Rememorar um fenômeno é também recriá-lo: elaboram-se interpretações que aliam o passado ao presente e, com isso, esboçam possibilidades de futuro. O golpe de 1964 é da categoria de eventos que nunca passam completamente, assombrando mesmo depois de sessenta anos. Ele acopla diferentes temporalidades e, apesar dos importantes esforços para superá-lo, seu espectro perdura como uma ameaça ao projeto democrático.
O golpe interrompeu a história brasileira, inscrevendo o autoritarismo, a violação de direitos e a repressão na sociedade e nas instituições. Essa experiência autoritária não foi inédita -— nossa história está marcada por elas. Esse golpe e a ditadura, porém, foram hábeis em falsear a história por meio do legalismo. Os juristas do golpe produziram a certidão de nascimento no Ato Institucional nº 1 (AI-1), fundamentando juridicamente a supressão da ordem democrática como uma “revolução”. Com isso, poderiam cercear os poderes, tendo a autonomeada “revolução” a função de “drenar o bolsão comunista”. A metáfora infecta foi a tônica da construção de um mundo em que o descumprimento constitucional era apresentado como seu oposto.
Depois do AI-1, criado para ser único, houve mais dezesseis, tornando permanente o que se apresentava como temporário.
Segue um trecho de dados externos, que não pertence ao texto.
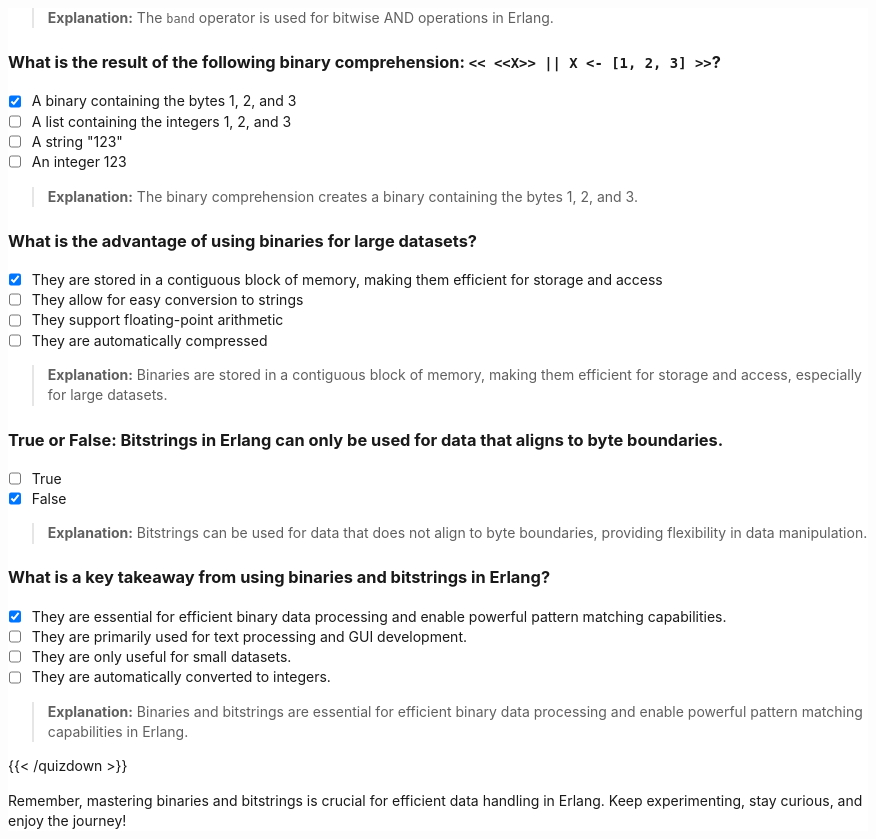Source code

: > **Explanation:** The `band` operator is used for bitwise AND operations in Erlang.

### What is the result of the following binary comprehension: `<< <<X>> || X <- [1, 2, 3] >>`?

- [x] A binary containing the bytes 1, 2, and 3
- [ ] A list containing the integers 1, 2, and 3
- [ ] A string "123"
- [ ] An integer 123

> **Explanation:** The binary comprehension creates a binary containing the bytes 1, 2, and 3.

### What is the advantage of using binaries for large datasets?

- [x] They are stored in a contiguous block of memory, making them efficient for storage and access
- [ ] They allow for easy conversion to strings
- [ ] They support floating-point arithmetic
- [ ] They are automatically compressed

> **Explanation:** Binaries are stored in a contiguous block of memory, making them efficient for storage and access, especially for large datasets.

### True or False: Bitstrings in Erlang can only be used for data that aligns to byte boundaries.

- [ ] True
- [x] False

> **Explanation:** Bitstrings can be used for data that does not align to byte boundaries, providing flexibility in data manipulation.

### What is a key takeaway from using binaries and bitstrings in Erlang?

- [x] They are essential for efficient binary data processing and enable powerful pattern matching capabilities.
- [ ] They are primarily used for text processing and GUI development.
- [ ] They are only useful for small datasets.
- [ ] They are automatically converted to integers.

> **Explanation:** Binaries and bitstrings are essential for efficient binary data processing and enable powerful pattern matching capabilities in Erlang.

{{< /quizdown >}}

Remember, mastering binaries and bitstrings is crucial for efficient data handling in Erlang. Keep experimenting, stay curious, and enjoy the journey!
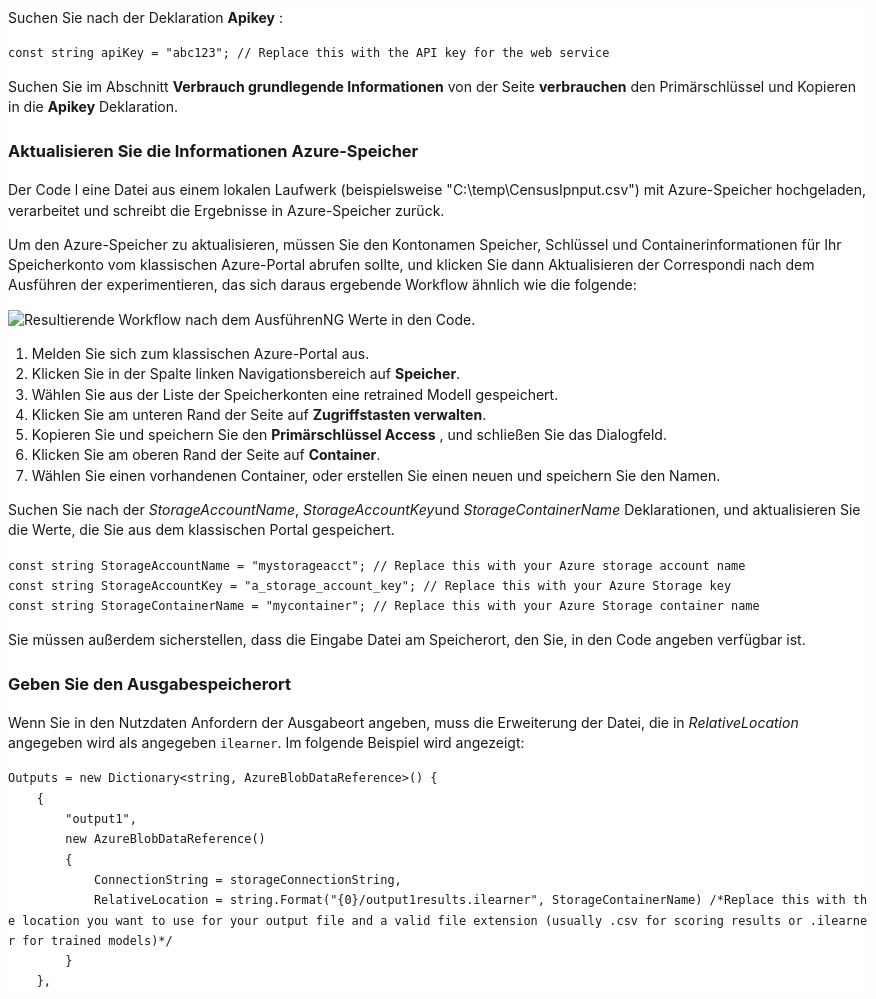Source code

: Suchen Sie nach der Deklaration **Apikey** :

    const string apiKey = "abc123"; // Replace this with the API key for the web service

Suchen Sie im Abschnitt **Verbrauch grundlegende Informationen** von der Seite **verbrauchen** den Primärschlüssel und Kopieren in die **Apikey** Deklaration.

### <a name="update-the-azure-storage-information"></a>Aktualisieren Sie die Informationen Azure-Speicher

Der Code l eine Datei aus einem lokalen Laufwerk (beispielsweise "C:\temp\CensusIpnput.csv") mit Azure-Speicher hochgeladen, verarbeitet und schreibt die Ergebnisse in Azure-Speicher zurück.  

Um den Azure-Speicher zu aktualisieren, müssen Sie den Kontonamen Speicher, Schlüssel und Containerinformationen für Ihr Speicherkonto vom klassischen Azure-Portal abrufen sollte, und klicken Sie dann Aktualisieren der Correspondi nach dem Ausführen der experimentieren, das sich daraus ergebende Workflow ähnlich wie die folgende:

![Resultierende Workflow nach dem Ausführen][4]NG Werte in den Code.

1. Melden Sie sich zum klassischen Azure-Portal aus.
1. Klicken Sie in der Spalte linken Navigationsbereich auf **Speicher**.
1. Wählen Sie aus der Liste der Speicherkonten eine retrained Modell gespeichert.
1. Klicken Sie am unteren Rand der Seite auf **Zugriffstasten verwalten**.
1. Kopieren Sie und speichern Sie den **Primärschlüssel Access** , und schließen Sie das Dialogfeld.
1. Klicken Sie am oberen Rand der Seite auf **Container**.
1. Wählen Sie einen vorhandenen Container, oder erstellen Sie einen neuen und speichern Sie den Namen.

Suchen Sie nach der *StorageAccountName*, *StorageAccountKey*und *StorageContainerName* Deklarationen, und aktualisieren Sie die Werte, die Sie aus dem klassischen Portal gespeichert.

    const string StorageAccountName = "mystorageacct"; // Replace this with your Azure storage account name
    const string StorageAccountKey = "a_storage_account_key"; // Replace this with your Azure Storage key
    const string StorageContainerName = "mycontainer"; // Replace this with your Azure Storage container name

Sie müssen außerdem sicherstellen, dass die Eingabe Datei am Speicherort, den Sie, in den Code angeben verfügbar ist.

### <a name="specify-the-output-location"></a>Geben Sie den Ausgabespeicherort

Wenn Sie in den Nutzdaten Anfordern der Ausgabeort angeben, muss die Erweiterung der Datei, die in *RelativeLocation* angegeben wird als angegeben `ilearner`. Im folgende Beispiel wird angezeigt:

    Outputs = new Dictionary<string, AzureBlobDataReference>() {
        {
            "output1",
            new AzureBlobDataReference()
            {
                ConnectionString = storageConnectionString,
                RelativeLocation = string.Format("{0}/output1results.ilearner", StorageContainerName) /*Replace this with the location you want to use for your output file and a valid file extension (usually .csv for scoring results or .ilearner for trained models)*/
            }
        },


[1]: ./media/machine-learning-retrain-existing-arm-web-service/machine-learning-retrain-models-consume-page.png
[4]: ./media/machine-learning-retrain-existing-arm-web-service/machine-learning-retrain-models-programmatically-IMAGE04.png
[6]: ./media/machine-learning-retrain-existing-arm-web-service/machine-learning-retrain-models-programmatically-IMAGE06.png
[train-model]: https://msdn.microsoft.com/library/azure/5cc7053e-aa30-450d-96c0-dae4be720977/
A gestão das temporalidades é marca do golpe. A insistência em arquitetar algo novo, com o objetivo de se afastar de potenciais pressões políticas, foi uma tentativa de criar uma história forjada artificialmente, em que tudo o que escapa da invenção deve ser destruído. Daí que a ditadura tenha tido repressões políticas, artísticas e morais. As ditaduras não convivem com a diversidade, sobretudo aquelas que mostram o feio e o imperfeito. Nessa toada, a invocação do arremedo de legalidade foi instrumento de acobertamento das ações mais ilegais e imorais.